(Extracted data entries)
================
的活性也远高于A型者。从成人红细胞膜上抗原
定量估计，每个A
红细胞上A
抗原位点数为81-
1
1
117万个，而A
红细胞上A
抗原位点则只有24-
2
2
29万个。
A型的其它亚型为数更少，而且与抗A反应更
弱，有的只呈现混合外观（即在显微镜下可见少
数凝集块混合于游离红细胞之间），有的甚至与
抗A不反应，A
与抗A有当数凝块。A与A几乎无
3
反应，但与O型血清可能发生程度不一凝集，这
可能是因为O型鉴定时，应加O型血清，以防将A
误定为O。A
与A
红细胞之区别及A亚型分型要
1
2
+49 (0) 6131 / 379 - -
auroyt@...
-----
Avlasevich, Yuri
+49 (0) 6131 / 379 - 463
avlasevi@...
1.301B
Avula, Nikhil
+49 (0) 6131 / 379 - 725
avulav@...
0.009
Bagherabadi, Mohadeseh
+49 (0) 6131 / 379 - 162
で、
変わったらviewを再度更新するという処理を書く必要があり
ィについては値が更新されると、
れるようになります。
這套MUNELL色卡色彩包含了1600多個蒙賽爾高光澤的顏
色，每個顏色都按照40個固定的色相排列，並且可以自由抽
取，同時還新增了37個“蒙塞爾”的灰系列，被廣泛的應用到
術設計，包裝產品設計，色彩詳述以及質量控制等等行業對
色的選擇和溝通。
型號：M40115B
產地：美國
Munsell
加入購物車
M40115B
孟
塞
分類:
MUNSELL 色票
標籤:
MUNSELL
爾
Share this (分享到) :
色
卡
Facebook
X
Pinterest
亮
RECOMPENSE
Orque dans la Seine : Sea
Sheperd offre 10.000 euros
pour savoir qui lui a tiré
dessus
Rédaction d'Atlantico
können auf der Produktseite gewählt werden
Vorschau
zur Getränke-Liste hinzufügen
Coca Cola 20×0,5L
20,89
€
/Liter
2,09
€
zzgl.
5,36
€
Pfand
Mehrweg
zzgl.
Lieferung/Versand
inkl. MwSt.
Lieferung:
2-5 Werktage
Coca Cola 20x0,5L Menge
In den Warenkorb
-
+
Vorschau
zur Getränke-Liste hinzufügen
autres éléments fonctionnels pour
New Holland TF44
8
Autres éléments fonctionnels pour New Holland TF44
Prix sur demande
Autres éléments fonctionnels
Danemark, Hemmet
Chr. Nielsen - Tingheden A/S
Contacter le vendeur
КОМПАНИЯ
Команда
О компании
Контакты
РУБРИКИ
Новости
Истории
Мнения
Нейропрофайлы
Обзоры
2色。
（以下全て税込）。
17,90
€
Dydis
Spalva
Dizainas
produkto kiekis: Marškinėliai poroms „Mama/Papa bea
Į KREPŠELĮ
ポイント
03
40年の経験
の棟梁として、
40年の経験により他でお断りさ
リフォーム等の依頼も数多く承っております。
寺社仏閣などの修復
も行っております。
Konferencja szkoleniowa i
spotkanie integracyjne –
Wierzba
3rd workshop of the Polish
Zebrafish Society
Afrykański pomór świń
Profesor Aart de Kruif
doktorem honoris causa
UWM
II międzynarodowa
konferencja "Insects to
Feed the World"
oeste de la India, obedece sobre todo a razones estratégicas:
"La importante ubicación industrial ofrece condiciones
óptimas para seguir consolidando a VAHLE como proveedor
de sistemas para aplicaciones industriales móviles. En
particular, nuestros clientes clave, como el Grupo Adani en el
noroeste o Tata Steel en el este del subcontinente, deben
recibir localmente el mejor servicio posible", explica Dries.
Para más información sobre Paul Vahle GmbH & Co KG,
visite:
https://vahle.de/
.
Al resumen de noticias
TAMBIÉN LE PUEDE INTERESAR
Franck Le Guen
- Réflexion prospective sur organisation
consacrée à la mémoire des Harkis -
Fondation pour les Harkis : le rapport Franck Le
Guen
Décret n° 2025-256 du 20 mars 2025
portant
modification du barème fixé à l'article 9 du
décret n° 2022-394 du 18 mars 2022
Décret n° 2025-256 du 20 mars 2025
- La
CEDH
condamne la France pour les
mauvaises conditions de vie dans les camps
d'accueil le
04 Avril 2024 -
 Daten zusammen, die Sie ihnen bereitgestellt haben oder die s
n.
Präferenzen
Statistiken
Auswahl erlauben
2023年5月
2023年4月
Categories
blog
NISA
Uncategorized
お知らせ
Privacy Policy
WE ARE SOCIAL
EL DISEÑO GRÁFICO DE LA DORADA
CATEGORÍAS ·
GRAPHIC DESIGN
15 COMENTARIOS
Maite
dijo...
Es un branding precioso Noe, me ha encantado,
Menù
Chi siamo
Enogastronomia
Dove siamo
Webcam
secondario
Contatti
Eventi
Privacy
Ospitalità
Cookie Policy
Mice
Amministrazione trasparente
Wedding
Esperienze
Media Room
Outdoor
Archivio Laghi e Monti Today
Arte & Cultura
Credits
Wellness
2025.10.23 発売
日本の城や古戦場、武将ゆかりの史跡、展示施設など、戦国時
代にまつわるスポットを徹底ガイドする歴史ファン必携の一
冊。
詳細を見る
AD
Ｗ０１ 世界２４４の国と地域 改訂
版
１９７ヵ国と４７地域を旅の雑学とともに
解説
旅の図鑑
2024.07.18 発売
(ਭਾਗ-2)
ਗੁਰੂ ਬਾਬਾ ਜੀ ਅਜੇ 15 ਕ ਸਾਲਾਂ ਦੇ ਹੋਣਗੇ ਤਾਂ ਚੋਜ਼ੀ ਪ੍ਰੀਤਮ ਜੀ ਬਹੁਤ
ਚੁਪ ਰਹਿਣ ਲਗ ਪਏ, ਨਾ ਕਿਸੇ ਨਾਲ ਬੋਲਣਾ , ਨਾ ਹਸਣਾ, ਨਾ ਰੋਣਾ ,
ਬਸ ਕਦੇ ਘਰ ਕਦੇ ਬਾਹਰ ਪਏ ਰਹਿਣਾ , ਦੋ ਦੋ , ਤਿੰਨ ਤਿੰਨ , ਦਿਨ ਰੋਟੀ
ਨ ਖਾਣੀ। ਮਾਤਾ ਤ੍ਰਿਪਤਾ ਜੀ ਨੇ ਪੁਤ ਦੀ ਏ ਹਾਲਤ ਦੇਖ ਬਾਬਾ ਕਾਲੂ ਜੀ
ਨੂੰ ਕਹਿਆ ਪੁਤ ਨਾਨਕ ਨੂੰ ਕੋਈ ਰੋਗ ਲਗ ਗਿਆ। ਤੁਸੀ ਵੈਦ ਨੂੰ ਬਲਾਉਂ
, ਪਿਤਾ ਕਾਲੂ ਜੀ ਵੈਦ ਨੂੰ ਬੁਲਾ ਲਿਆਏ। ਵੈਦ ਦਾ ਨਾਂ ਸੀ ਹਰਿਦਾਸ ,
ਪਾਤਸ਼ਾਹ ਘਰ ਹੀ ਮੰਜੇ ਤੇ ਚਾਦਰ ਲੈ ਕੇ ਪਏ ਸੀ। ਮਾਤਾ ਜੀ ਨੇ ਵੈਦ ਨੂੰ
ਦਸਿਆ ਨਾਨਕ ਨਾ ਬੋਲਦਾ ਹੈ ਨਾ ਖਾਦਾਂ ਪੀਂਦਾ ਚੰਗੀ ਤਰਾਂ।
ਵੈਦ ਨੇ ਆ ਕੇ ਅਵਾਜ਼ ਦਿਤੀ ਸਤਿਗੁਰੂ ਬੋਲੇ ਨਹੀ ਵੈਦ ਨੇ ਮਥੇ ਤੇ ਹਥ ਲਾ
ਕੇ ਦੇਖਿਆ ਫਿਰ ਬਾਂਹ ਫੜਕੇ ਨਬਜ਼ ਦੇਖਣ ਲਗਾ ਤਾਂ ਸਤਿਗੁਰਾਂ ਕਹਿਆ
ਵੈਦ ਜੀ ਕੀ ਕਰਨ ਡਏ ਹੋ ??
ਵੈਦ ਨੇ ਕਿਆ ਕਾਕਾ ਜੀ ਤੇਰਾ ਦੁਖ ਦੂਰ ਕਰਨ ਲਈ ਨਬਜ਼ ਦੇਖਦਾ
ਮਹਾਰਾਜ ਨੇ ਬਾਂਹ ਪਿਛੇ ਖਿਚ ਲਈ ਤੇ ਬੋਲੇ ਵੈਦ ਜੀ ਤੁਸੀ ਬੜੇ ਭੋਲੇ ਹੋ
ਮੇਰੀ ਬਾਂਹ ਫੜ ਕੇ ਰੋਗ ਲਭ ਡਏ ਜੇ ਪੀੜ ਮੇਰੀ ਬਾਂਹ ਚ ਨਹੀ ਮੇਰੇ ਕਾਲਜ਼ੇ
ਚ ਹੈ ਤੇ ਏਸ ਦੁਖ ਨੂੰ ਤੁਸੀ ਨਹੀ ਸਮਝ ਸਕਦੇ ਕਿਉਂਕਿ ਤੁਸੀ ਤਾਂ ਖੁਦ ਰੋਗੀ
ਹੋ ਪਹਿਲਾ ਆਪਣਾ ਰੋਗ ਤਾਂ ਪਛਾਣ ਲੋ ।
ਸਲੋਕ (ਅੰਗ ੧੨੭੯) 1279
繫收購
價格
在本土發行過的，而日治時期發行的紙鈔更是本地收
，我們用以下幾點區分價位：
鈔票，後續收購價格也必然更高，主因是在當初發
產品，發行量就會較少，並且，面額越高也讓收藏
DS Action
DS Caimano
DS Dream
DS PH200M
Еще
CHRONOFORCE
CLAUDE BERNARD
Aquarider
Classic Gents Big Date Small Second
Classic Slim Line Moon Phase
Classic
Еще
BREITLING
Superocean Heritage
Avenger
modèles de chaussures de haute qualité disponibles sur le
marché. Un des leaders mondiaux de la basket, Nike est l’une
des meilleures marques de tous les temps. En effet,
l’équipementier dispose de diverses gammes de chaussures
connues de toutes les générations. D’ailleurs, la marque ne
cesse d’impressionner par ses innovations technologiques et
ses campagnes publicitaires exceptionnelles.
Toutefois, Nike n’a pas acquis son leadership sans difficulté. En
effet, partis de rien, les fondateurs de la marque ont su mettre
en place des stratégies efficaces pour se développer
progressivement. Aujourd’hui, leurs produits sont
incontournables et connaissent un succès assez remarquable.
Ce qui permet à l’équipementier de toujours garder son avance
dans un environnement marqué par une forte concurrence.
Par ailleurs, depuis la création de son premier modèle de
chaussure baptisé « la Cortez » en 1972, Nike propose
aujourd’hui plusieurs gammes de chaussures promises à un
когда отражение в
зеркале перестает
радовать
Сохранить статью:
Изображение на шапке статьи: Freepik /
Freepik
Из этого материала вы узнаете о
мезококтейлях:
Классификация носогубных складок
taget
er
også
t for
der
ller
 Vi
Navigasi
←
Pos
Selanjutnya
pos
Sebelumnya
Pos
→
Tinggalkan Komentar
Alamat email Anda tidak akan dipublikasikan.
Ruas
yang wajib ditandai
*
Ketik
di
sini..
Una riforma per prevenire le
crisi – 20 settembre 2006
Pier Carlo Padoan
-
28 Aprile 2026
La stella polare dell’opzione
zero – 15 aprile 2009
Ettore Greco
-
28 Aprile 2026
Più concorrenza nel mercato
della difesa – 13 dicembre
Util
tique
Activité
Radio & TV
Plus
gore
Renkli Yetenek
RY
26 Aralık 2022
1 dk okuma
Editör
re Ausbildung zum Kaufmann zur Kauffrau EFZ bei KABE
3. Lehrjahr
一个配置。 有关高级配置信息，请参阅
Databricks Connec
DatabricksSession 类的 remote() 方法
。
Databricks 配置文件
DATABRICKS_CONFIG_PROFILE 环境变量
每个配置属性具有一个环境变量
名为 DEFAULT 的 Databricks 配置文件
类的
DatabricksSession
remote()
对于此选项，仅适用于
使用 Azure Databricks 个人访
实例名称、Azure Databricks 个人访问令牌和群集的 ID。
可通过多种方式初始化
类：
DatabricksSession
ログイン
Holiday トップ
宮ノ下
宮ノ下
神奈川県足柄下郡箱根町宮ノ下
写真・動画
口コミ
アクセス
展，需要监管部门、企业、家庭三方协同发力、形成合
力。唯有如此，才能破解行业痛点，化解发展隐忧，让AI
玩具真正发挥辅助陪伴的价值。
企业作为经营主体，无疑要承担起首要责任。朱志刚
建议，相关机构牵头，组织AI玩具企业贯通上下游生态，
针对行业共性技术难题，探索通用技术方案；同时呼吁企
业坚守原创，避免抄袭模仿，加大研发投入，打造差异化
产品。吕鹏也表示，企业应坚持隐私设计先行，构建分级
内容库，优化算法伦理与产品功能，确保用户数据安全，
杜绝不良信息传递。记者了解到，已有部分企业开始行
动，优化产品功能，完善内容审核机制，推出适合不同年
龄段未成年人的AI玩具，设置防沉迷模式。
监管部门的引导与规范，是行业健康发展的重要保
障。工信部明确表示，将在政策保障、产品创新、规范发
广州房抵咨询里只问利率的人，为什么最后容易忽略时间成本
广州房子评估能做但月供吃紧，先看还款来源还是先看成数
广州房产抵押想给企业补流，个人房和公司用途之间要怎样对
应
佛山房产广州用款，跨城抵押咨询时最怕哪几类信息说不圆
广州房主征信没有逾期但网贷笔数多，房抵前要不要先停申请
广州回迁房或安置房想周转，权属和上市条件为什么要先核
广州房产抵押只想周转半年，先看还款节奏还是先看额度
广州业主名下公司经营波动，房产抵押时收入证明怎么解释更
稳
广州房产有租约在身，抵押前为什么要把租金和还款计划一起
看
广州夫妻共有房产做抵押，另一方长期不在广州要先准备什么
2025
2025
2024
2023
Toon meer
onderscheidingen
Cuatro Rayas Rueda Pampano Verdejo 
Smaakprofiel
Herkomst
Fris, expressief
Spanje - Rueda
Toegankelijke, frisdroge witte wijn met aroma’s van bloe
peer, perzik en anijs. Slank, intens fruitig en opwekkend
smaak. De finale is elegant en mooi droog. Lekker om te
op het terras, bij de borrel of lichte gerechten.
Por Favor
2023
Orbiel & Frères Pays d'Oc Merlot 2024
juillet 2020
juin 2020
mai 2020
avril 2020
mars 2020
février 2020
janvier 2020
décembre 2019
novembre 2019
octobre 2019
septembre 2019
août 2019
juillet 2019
================
● Required work:
Search each line of the data above for "Cola", and copy the lines where it occurs.

● Solved problem:
Coca Cola 20×0,5L
Coca Cola 20x0,5L Menge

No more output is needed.